Paylaş
“Sn. Kösle. Çok merak ediyorum. Mudanya İskelesi’ndeki bu çirkin boruya ve çirkin komşularına neden müdahale edilmiyor? Bilginiz var mı? Saygılarımla.” Evet bu konuda bilgim var. Onlar Mudanya Denizi’nin tapulu malları olmasından dolayı müdahale edilmesi suçtur (!).

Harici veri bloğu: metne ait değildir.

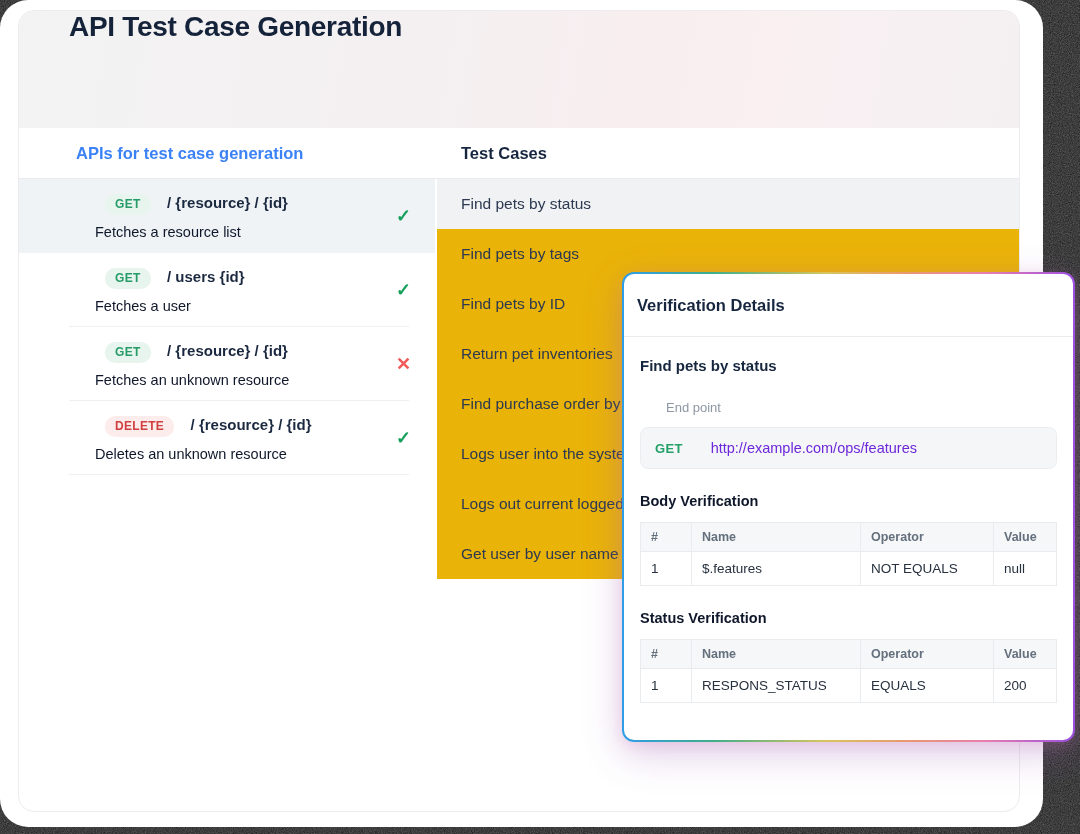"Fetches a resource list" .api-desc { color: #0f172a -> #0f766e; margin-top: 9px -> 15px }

YIL BİTMEDEN ÇARE BULUNSUN
Abonemiz Üroloji Uzmanı Op. Dr. Ruhi Göre’nin e-postasını sizlere aktarıyorum. “Karanlığa teslim olmak nedir bilir misiniz? Bilmenizi de istemeyiz ama maalesef biz biliyoruz! İlgili kurum olan UEDAŞ’a yapmış olduğumuz şikayetlerimizin yanı sıra köşenizde de sık sık yayımladınız.
İLK ŞİKAYET 2016
Komşularımız olan okurlarınızın şikayetlerini de köşenizde okuyoruz. Adresimizi anlatmayı mı beceremiyoruz? Nilüfer İlçesi Beşevler, Konak Mahallesi Denizyıldızı ve Kıymet Sokak. Aydınlatma direkleri yok; korkuyoruz, mutsuzuz! Denizi değil ama yıldızı görüyoruz! Sanırım ilk şikayeti 2016 yılında yayımlamıştınız. Ardından bir çok şikayet… Derken köşenizde okuduk yine. UEDAŞ’ın ilgili şikayetimizi haklı bulduğunu ve 2018 yılında direklerin dikileceği bilgisini yayımlamıştınız! Bu açıklamanız sonrasında sevindik elbette. Köşenizde sık sık UEDAŞ’ın misyonu ve vizyonu gereği olarak vatandaşın haklı isteklerine karşılık çözümler sunduğunu da yazıyorsunuz. Çözüme bir örnek dersem; en son olarak Bademli Mahallesi’ndeki eğik direğin düzeltilmesi olayını örnek gösterebiliriz. Ancak bize gelince sorunumuz bir türlü giderilmedi. ‘Yapacağız’ diye söz veren ilgili yetkililer nerede? 2018’in bitmesine çok az bir süre kaldı! Umarım bizim sorunumuza da yıl bitmeden bir çare bulurlar.”
İLGİNÇ DEĞİL Mİ?
Okurumuz Emekli Başkomiser Taner Sönmezocak: “İşaret etmiş olduğum bakımsız otluk alanların arasına bırakılmış olan PTT’nin, eski çağları anımsatan kalitesiz piramitlerinden sadece birisi bu! Bir anlam veremiyorum doğrusu! Merak ediyorum, oraya onlara ayda bir kişi mektup bırakıyor mu? Diyeceğim o ki; görsel kirlilik ve milli servet kaybı var ortada! İlginç değil mi? Saygılarımla.”
YOĞUN BAKIMDA YER YOK!
Okurumuz C. Yıldırım’a çok büyük geçmiş olsun diyerek e-postasını aktarıyorum: “Yıldırım İlçesi’nde ikamet ediyoruz. Annem dün aniden rahatsızlandı. 112 Acil hizmetinden faydalandık. Yapılan muayeneler sonucu annemin sağ beyninde ödem oluşmuş. Çok acil olarak yoğun bakım ünitesine yatırılması gerektiğini öğrendik. Sağ olsunlar 112 ekibi bizimle çok iyi ilgilendi. Bursa’daki hastanelerin hepsini aradılar. Yoğun bakım ünitesinde yer bulamadılar! En son olarak İnegöl İlçesi’nde yer bulduklarını söylediler. Ve annemi sabaha karşı 112 çalışanları ambulansla İnegöl’deki özel bir hastaneye götürdü. Şu an annem vücudunun yarısını kullanamıyor. Kendinde de değil. Koskoca şehirde boş yoğun bakım ünitesi olmasın… Söyleyecek söz bulamıyorum!”